*** Opening ENTRIES SUPPLIED ***

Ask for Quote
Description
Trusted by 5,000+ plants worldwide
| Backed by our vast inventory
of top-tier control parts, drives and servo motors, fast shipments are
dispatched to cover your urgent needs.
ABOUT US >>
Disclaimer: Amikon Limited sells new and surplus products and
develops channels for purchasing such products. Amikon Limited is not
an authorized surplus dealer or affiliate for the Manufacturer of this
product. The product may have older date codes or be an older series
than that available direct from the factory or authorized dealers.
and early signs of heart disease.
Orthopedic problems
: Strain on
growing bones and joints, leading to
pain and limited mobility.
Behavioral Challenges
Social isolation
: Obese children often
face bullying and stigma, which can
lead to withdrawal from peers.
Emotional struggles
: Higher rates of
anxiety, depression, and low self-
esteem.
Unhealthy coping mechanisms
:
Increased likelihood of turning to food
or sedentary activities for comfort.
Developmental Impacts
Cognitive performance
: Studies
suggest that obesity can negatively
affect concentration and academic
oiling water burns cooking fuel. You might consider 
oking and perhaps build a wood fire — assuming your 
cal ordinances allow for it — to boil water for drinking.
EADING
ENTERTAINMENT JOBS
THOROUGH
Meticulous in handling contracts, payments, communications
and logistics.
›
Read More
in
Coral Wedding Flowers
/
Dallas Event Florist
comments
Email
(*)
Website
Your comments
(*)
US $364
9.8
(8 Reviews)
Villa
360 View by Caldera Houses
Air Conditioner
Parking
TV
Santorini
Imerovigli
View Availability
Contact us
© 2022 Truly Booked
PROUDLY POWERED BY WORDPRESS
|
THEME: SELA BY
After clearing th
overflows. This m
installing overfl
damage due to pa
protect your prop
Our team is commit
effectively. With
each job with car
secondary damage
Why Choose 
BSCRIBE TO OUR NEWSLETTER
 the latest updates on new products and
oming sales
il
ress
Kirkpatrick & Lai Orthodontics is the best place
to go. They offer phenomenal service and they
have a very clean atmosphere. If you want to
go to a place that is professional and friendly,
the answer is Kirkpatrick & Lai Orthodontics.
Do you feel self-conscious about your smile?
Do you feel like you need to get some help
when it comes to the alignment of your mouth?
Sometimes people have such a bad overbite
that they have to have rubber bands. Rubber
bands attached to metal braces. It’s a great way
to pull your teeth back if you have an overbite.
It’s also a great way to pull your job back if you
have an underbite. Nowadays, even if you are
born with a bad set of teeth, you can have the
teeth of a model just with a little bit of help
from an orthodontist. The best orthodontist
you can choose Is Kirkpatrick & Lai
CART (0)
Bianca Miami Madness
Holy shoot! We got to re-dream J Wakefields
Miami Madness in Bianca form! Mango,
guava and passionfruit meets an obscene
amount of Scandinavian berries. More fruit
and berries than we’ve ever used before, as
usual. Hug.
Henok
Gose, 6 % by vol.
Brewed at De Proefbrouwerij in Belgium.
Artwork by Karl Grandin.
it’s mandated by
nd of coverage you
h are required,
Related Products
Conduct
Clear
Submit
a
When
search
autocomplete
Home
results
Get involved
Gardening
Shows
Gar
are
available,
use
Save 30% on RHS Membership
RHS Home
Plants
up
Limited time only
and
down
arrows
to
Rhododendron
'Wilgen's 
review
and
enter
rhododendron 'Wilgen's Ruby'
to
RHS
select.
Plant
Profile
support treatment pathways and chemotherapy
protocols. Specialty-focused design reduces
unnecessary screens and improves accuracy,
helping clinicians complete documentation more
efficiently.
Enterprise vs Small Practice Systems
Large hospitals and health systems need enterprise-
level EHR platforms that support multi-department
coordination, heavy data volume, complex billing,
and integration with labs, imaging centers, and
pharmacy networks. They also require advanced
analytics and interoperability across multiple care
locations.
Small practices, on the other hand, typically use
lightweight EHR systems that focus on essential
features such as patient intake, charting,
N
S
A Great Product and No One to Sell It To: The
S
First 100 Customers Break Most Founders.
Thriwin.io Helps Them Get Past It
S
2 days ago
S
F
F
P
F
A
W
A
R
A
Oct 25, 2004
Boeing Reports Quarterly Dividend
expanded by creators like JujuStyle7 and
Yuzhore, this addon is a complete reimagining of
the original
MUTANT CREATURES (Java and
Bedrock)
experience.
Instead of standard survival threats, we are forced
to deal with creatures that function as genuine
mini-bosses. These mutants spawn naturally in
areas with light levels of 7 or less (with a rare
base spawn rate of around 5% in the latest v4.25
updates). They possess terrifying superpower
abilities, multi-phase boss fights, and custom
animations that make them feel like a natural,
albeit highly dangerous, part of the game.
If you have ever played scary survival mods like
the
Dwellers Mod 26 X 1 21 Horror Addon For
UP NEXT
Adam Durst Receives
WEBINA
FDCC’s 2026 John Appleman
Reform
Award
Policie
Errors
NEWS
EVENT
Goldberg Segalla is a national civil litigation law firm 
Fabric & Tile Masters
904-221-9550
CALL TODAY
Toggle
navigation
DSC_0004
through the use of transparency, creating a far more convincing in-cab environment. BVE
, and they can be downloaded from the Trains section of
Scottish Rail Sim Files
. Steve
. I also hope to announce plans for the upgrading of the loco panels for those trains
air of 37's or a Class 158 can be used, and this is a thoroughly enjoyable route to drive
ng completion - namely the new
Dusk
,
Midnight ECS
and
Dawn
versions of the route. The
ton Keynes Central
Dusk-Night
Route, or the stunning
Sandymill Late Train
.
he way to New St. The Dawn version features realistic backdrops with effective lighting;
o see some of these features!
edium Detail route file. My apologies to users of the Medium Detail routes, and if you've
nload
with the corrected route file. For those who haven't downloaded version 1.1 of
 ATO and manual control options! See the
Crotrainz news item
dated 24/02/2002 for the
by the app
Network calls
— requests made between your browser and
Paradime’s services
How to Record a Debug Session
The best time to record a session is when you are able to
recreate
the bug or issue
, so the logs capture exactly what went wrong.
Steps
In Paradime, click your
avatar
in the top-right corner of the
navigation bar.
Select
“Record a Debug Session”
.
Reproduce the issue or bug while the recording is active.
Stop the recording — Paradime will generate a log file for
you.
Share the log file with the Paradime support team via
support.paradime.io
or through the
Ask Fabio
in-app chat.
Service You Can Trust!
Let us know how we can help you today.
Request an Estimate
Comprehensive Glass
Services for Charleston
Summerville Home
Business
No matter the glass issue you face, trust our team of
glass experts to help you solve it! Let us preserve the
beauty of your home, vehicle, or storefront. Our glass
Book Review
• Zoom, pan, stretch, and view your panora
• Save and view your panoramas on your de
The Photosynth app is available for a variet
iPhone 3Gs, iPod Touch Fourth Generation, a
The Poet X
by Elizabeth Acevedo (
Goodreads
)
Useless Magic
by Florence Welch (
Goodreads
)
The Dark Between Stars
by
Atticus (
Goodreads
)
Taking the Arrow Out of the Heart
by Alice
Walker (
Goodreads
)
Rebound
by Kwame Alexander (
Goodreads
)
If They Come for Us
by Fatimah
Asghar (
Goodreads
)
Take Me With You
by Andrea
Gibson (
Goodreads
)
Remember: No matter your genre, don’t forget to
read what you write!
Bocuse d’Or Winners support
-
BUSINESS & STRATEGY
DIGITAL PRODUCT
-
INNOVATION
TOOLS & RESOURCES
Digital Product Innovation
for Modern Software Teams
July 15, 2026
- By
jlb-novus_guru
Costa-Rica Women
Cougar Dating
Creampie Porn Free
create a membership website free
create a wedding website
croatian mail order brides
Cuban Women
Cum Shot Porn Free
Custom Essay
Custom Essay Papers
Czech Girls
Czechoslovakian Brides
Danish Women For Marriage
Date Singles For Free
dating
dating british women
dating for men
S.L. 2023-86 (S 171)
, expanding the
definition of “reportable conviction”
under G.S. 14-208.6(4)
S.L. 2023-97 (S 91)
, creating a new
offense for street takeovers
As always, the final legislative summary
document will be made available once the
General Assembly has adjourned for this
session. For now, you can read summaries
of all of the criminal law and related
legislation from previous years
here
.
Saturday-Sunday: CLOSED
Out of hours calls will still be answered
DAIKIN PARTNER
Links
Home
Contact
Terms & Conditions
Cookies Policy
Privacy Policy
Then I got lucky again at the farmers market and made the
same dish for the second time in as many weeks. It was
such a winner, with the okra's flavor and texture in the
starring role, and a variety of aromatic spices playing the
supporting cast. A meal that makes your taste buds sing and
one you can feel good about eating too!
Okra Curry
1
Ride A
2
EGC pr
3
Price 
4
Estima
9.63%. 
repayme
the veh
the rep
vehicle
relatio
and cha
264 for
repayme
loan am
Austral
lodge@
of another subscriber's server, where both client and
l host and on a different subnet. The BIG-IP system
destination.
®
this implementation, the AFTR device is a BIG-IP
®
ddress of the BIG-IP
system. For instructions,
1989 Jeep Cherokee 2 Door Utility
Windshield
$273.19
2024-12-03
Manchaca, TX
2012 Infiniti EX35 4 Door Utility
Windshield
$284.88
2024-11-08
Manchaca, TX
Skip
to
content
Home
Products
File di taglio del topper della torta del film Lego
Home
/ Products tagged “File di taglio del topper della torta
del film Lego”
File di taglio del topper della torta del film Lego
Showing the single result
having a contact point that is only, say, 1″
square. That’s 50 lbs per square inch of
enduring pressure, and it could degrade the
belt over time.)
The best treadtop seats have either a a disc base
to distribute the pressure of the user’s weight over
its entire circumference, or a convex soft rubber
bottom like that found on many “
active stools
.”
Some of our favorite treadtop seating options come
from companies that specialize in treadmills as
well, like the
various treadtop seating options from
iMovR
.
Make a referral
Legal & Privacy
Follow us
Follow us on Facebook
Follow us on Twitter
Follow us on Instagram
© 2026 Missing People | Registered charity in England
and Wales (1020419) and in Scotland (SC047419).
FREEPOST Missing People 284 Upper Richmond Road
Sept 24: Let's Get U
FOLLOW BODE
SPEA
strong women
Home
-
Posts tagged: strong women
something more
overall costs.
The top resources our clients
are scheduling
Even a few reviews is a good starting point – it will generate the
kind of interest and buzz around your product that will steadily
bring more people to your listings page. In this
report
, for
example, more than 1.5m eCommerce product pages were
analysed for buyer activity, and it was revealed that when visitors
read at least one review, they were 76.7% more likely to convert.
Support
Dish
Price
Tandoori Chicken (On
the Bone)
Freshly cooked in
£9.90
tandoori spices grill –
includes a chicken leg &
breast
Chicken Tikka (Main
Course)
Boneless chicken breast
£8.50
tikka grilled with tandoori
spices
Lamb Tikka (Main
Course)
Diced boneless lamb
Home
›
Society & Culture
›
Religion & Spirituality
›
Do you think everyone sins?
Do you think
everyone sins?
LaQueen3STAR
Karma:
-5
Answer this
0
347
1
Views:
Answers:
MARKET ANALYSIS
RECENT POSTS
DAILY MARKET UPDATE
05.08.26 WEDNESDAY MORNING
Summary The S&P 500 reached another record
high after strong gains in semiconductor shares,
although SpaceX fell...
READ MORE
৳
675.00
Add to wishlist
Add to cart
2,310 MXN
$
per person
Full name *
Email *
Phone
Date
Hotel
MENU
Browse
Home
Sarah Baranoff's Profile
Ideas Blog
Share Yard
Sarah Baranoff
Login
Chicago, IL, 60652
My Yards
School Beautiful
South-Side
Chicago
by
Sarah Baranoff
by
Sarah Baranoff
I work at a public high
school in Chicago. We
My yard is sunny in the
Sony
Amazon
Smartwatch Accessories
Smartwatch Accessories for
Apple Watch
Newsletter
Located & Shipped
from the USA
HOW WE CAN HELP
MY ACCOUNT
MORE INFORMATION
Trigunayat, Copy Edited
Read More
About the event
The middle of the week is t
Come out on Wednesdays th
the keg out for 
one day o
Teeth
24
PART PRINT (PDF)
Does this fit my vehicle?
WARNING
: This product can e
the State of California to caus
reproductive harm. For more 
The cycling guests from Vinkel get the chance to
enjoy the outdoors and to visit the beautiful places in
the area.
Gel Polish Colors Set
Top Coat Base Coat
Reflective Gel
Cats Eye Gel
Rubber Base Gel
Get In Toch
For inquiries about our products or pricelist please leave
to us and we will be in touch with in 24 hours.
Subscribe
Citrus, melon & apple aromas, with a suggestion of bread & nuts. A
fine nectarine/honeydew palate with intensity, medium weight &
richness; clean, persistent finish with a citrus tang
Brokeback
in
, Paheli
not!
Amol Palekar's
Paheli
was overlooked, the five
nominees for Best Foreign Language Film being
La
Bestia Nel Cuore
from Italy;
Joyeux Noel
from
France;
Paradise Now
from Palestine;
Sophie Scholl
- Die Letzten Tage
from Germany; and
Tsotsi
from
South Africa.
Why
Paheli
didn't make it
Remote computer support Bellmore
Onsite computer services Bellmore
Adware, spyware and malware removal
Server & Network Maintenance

*** Closing ENTRIES SUPPLIED ***

EXERCISE BRIEF:
Out of the preceding entries, pull every line containing the string "through".

ANSWER BELOW:
through the use of transparency, creating a far more convincing in-cab environment. BVE
or through the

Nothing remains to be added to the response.